Murilo foi para a mesa de operação no dia seguinte e o procedimento levou cerca de três horas e meia. E foi um sucesso. O cavernoma foi totalmente dissecado. Agora era só recuperar. Ele estava curado. O pós-cirúrgico não costuma ter dor e a recuperação do paciente geralmente é rápida, por incrível que pareça. Dependendo da lesão, com extirpação total, em no máximo um mês ele pode voltar com as atividades normais.

Neurocirurgia em pessoas acordadas: como é  possível?

Você já deve ter visto vídeos na internet em que a pessoa passa por uma cirurgia acordada –e algumas tocam até violão! Isso é possível pois o cérebro em si não dói. Então, o médico consegue cortar tecidos e estimular regiões, coletando informações em tempo real do paciente.

“Existem indicações precisas para cirurgia com paciente acordado. Por exemplo, se ele tem uma lesão perto da área da fala e eu for operá-lo anestesiado, eu só saberei se a fala dele foi comprometida depois que a pessoa acordar da cirurgia”, conta Dr. Oliveira.

O paciente é despertado durante o procedimento, já com o crânio aberto e o cérebro exposto. Neste momento, a equipe médica estimula as áreas que julga ser da fala e vê se o paciente tem algum tipo de alteração. Retirada a lesão, o paciente volta a ser anestesiado para o encerramento. “Mas não é qualquer paciente que está apto e que tem estrutura emocional para este tipo de cirurgia”, alerta Veiga.

Além do neurocirurgião ter uma resposta em tempo real do paciente, as vantagens são usar menos anestésico, menor tempo de internação e melhor recuperação. “Ou seja, no final das contas, é mais econômica”, diz Veiga.

A vitória na cirurgia e o recomeço no jogo da vida

Curado, Murilo passou a ver o mundo de outra forma. Ele conta a abaixo o que mudou após a operação

“Meu tratamento teve o melhor desfecho possível e sei que estou curado, mas ainda não consegui sentir isso. Tudo o que passei deixou rastros, cicatrizes maiores do que a que está escondida debaixo de meus cabelos. Mas também tenho a certeza de que a doença ficou para trás, o que é um porto seguro.

Acho que a principal mudança que senti foi a de conseguir dar a dimensão real dos problemas da vida. Antes, eu ficava muito nervoso com pequenas coisas, por exemplo, se perdesse uma chave ou algum documento… Hoje, dou menos importância a esses contratempos do dia a dia.

Apesar de parecer contraditório com o que eu disse acima, fiquei mais ansioso, especificamente com relação ao meu corpo. Fico hipervigilante com minhas próprias sensações e desenvolvi um transtorno de estresse pós-traumático, com o qual ainda estou aprendendo a lidar. A sensação de que do dia para noite a gente pode ir parar no hospital é real e constante.

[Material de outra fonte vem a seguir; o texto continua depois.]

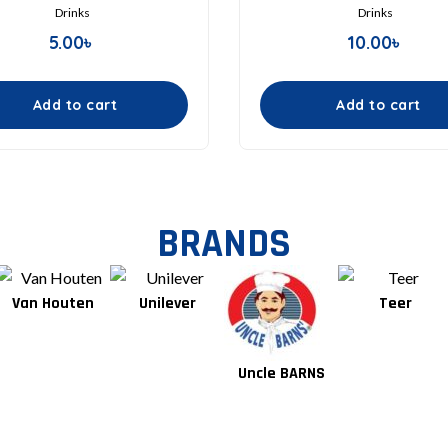
Drinks
Drinks
5.00
৳
10.00
৳
Add to cart
Add to cart
BRANDS
Van Houten
Unilever
Teer
Uncle BARNS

O que posso dizer também é que todos aqueles clichês de quem passa por situações semelhantes são reais. Hoje, aproveito e dou mais valor às pequenas coisas, como dirigir, sair para comer algo, tomar banho sozinho… Tenho uma lembrança de quando tive alta e voltei para casa. Desci do carro e senti o cheiro da rua. Foi demais. Essa é a memória que quero guardar da cirurgia.”